Issues to Focus on Going Forward

Lastly, there are several areas that will require continued energy and focus in the months and years ahead in order to enhance the Coast Guard’s national disaster response capacity and capability.

When the Coast Guard has the opportunity to recapitalize its facilities, it needs to make them more storm-resilient and survivable. In fact, several shore facilities that were rebuilt following Hurricane IKE suffered minimal damages along the paths of HARVEY and IRMA, a testament to modern building codes and standards.

Continued investment in recapitalizing Coast Guard resources is paramount. The need for modernized assets, such as the Offshore Patrol Cutter and Waterway Commerce Cutters, to replace an aging fleet is highlighted by the National Security Cutter’s superior ability to coordinate and communicate with Coast Guard, Department of Defense, and interagency resources during contingency responses.

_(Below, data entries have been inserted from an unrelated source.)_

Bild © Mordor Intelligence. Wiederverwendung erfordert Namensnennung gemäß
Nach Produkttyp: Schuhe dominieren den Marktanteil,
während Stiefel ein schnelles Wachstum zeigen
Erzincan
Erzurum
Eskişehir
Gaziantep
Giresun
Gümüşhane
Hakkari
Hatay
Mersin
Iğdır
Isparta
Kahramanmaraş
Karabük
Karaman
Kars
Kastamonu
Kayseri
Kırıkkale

Investing in the Coast Guard’s infrastructure supports its greatest resource: its people. Although the Service deployed approximately 3,000 additional Coast Guard women and men to support response operations, many more Coast Guard personnel from within the impacted areas responded to help those that were displaced and distressed, even as they and their loved ones were also displaced. The Coast Guard had to relocate over 700 Coast Guard members and dependents after their homes were damaged to the point of being uninhabitable.

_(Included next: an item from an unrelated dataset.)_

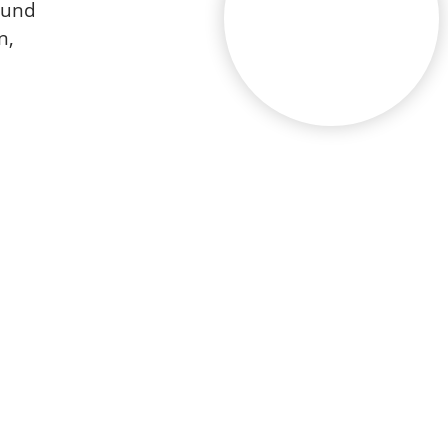
 und
n,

Many do not realize the residual risk associated with surging resources to an incident. No amount of response capacity and capability will be effective without a foundation of preparedness. Having enough well-trained and properly equipped personnel, the right assets, and adequate contingency infrastructure in place prior to an event is vital to sustained success during a major disaster response, and to the reconstitution of the impacted area. It is too late to train responders, procure new equipment, or find alternate command posts when a hurricane is barreling toward our coasts. As has been shown time and again, investment in the Coast Guard pays dividends when they are needed most.

Conclusion

The Coast Guard is well-positioned to respond to natural disasters due to its unique blend of authorities, capabilities, and capacity. Flexible, multi-mission forces and agile command and control systems provide the solid foundation from which we can respond to major catastrophes. When combined with broad authorities and extensive experience operating with diverse partners, the Coast Guard provides a vital service to our Nation. As an organization that strives to better serve the Nation through continual improvement, the Coast Guard evaluates its successes and failures to optimize performance through applying both strategic and tactical-level lessons learned. The Coast Guard’s dedication to ongoing self-improvement will ensure that it is best positioned to deliver the level of service the Nation expects and deserves well into the future.

Thank you for the opportunity to testify before you today and for your ongoing support of the women and men of the Coast Guard. I look forward to your questions.